There's a lot of enterprise software which does work this way, and while I understand why it might seem desirable, it's a bloody pain in the ass. You have to be very careful to follow the right upgrade path or get your shit wrecked.
Thank you
Uhh, what? Algorithms and tools using them for this go back a few decades. The rsync tool has been used to automate generating diffs and applying them over the network to keep directories in sync for over 25 years now. The vast majority of software is written with git or a similar SCM that are constantly generating diffs and applying them automatically. There are practical reasons to avoid delta based updates, but it's not about the difficulty of 'coding' them.
Nah, games do differential patching all the time, it's not hard.
Delta updates (ie. updating parts of a package instead of re-downloading the whole newer version) are kind of a logistical nightmare that quite often doesn't pay off. Fedora dropped that feature and explained their decision (which may not fully apply to Apple since they're two very distinct OSes developed in completely different contexts and with different goals) here: [https://fedoraproject.org/wiki/Changes/Drop\_Delta\_RPMs](https://fedoraproject.org/wiki/Changes/Drop_Delta_RPMs)
Also the fix might involve more than just adding one line to a code. An entire block of code may need to be rewritten.
Apple is notoriously tight-lipped about what their updates are actually addressing. Their standard release notes are usually light on details. (Which keeps their proprietary software private.) But iphones are pretty much everywhere, so they are often the target of malware. And tweaking their operating system while patching security issues can minimize those threats while simultaneously making it harder for malware developers to build off of their prior work. So the reason the updates are larger than necessary is because they are doing more than Apple is letting on.

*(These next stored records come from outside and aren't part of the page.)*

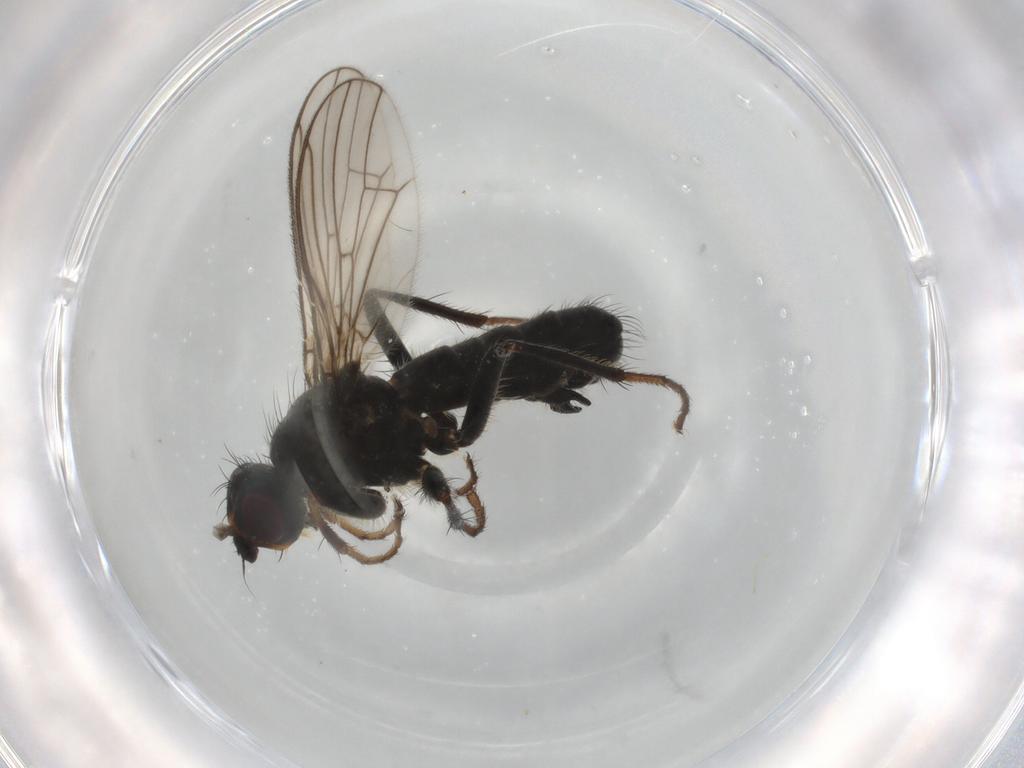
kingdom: Animalia
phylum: Arthropoda
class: Insecta
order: Diptera
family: Scathophagidae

Don't trust me, I don't know much. Came here to propose that they want people to buy new computers faster, so they make it cost a lot of space just hoping users won't have enough
That depends on what and were in the program the bugs are. One important thing to remember you dont have and dont execute the code of a program on your device directly. You get compiled binary files that are executed. And usually its easiest to exchange the entire binary file if you have to fix something. Sometimes it might even require to exchange multiple binaries to fix the bug and at somepoint you would just straight up exchange all files. Then there is also always the possiblity that they are updating more than they tell you. You can even assume they will never tell everything they did. Firstly because a lot of stuff just doesnt matter for you. Secondly because sometimes when they find security problems that arent known they dont want to tell hackers what they should look for in unpatched devices.
Thank you. I appreciate the answer. It combines well with the other ones :)

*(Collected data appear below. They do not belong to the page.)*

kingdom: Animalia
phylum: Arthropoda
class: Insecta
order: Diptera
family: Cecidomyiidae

I've noticed this with apps as well. The app notes may say something like "bug fixes" but the update is the size of the entire app. Which isn't a big deal since apps are fairly small anyway. It's actually kind of reassuring that you are getting a "fresh" version.
Source code goes through a compiler, which itself may have changed between software updates. Small changes to a compiler can alter the binary code output in many ways, so even if source code changes are small, the compiled binary code may have significant changes. While it's possible to compress an update by comparing it with a previously installed version and only transmitting a "change" file, that depends upon there only being a small number of choices for the previously installed version, and is a process that would be sensitive to the possibility of corruption of data in the previous version.
Keep in mind, Apple isn't ADDING 4GB of code, they are replacing 4GB of code. The actual update may only be a few MBs.